À noite, quando as luzes se apagam, perfilam-se nas prateleiras longas vultos alinhados militarmente , um enorme exército que silencioso comunica entre si .
Havia já algum tempo que me apercebia de tais movimentações e pela manhã notava , que alguns deles tinham alterado o lugar que lhes tinha sido destinado. Dispus-me a ficar de atalaia servindo-me de alguns auxiliares de vigilância.
Na primeira noite, munida com um longo fio de linha cor de café com leite, tratei de marcar algumas dessas prateleiras circundado-as de modo a que ficassem aprisionadas.
Esperei ansiosamente os primeiros alvores do dia que se anunciava cinzentão e desci, pé ante pé, pela velha escada de madeira, que rangia contra a minha vontade; do meu interior saia uma voz que lhe ordenava a ela que se calasse que não rangesse mais a velha tábua carunchosa – tinha de a mandar substituir, mil vezes o tinha pensado e outras tantas o tinha adiado - e que me deixasse, agora também eu uma espécie de clandestina a coberto da madrugada, subrepticiamente introduzir-me no meio do exército aparentemente emudecido.
Finalmente consegui aterrar no sofá de couro , envelhecido pelo uso e cheio de longas estrias claras que lhe sulcavam a pele – até lhe ficavam bem, davam-lhe um certo ar de imponência, aquele que apenas quem percebe dessas coisas de rugas sabe avaliar o que significam e como tal , entende de modo particular o superior significado e designio das mesmas.
Dediquei-me então a olhar com atenção, indagar quem se tinha deslocado do respectivo lugar, inquiri as quotas, os espaços vazios, que a cada noite que passava aumentavam a negra volumetria , fazendo lembrar enormes bocas escuras, desdentadas, prontas a tragar quem por ali passasse desprevenido.
E, não é que faltavam ali mais uns dois ou três exemplares raros?!! Belas capas de cor de carneira, com ferros dourados tinham desaparecido – mas para onde???
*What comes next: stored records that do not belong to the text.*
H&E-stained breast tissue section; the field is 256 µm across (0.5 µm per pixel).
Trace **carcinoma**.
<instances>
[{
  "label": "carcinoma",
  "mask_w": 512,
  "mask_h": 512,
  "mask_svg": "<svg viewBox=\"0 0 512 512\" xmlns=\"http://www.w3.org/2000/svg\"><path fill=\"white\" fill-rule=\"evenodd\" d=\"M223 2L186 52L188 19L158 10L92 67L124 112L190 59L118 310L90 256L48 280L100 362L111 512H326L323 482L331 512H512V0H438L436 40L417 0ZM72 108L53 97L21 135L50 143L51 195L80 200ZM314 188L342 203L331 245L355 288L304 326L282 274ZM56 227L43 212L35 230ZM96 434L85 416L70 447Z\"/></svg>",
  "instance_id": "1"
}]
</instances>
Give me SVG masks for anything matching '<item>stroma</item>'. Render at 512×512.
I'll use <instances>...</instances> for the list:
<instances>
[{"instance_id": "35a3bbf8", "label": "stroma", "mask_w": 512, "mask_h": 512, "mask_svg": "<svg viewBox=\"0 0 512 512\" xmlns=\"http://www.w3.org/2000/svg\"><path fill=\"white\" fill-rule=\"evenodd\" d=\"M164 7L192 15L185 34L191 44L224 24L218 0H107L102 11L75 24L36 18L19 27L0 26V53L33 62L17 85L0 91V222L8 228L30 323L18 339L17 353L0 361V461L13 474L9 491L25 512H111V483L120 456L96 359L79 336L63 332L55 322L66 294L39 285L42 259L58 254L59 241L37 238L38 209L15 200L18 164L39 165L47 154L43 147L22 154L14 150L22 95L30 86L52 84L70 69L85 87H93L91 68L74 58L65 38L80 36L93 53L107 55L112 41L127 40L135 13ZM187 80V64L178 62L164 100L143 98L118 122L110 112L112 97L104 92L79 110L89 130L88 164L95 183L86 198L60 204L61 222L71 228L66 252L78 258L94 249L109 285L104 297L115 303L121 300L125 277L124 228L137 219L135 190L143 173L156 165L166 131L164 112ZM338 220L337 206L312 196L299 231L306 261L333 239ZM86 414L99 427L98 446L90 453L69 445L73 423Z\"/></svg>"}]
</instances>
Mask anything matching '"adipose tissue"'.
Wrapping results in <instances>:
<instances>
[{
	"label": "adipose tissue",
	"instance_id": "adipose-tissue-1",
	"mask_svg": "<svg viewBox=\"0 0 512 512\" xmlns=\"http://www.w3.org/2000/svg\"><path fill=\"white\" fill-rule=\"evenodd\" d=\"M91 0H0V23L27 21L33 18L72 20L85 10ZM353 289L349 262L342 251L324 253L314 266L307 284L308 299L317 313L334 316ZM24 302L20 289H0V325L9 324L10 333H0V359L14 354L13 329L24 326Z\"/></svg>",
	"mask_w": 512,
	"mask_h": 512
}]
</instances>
Na prateleira do fundo, aquela que tinha as almas guardadas dos escritores de última flor de Lácio, tinha sumido uma edição rara dos Lusíadas e mais além uma outra, com o testemunho de uma vida passada nas Áfricas acabava de cair em combate, espalhada no chão, as páginas outrora ilustradas com gravuras, agora arrancadas, jazia por terra horrivelmente mutilada.
Quedei-me muda, tal era o meu espanto, sem reacção no corpo que se deixou abater no velho sofá de couro, afundei-me então em pensamentos; quem seria o traste, o bandido que ousava assim enfrentar os meus domínios e roubar-me as almas dos que há muito tinham partido e tinham sido confiadas à minha guarda?
As longas linhas cor de café com leite , algumas delas, haviam sido quebradas, outras mantinham-se intactas. Algum corpo se tinha introduzido na sala e tinha roubado mais do que bom par de almas mudas e silenciosas e, eu não sabia como!!!
Mas ...eis que... numa modesta prateleira, já lá mais para o fundo, estava um livro que eu nunca houvera visto, sem quota, um estranho exemplar assim como se fosse uma alma recém -chegada, com capa de cor creme, algo acetinada, uma espécie de veludo, com uma rosa carminada a ilustrar o frontispício; peguei-lhe delicadamente , abri tentando identificar o autor da curiosa prosa que se adivinhava de inicio numa magnifica escrita cortesã , letra pequena, vistosa e elegante.
De imediato percebi que tinha ali a chave do enigma.
Narrava então – e com isto perdi duas noites lendo hipnotizada – a paixão do autor , bibliófilo – pois está claro – e todo o processo em como se tinha tornado um elzeviromaníaco, procurando sofregamente edições realizadas pelos Elzevier e sonegando como se de um cleptomaníaco se tratasse, as almas dos que á minha guarda tinham ficado.
Esta é a história de uma história perdida , que diz respeito a todos quanto amam os livros, aos que tem prazer de os abrir, de lhes sorver o aroma, esse perfume inconfundível que se solta do seu interior , uma espécie de espirito que vive em cada livro e nos narra maioritáriamente na primeira pessoa entre silêncios , sons e imagens que nenhum de nós poderá jamais viver, porque não são as nossas experiências mas sim, os testemunhos de quem para sempre viverá entre mil folhas de papel, exército silencioso e vivo perfilado militarmente nas prateleiras de cada casa que nem a poeira dos tempos fará silenciar.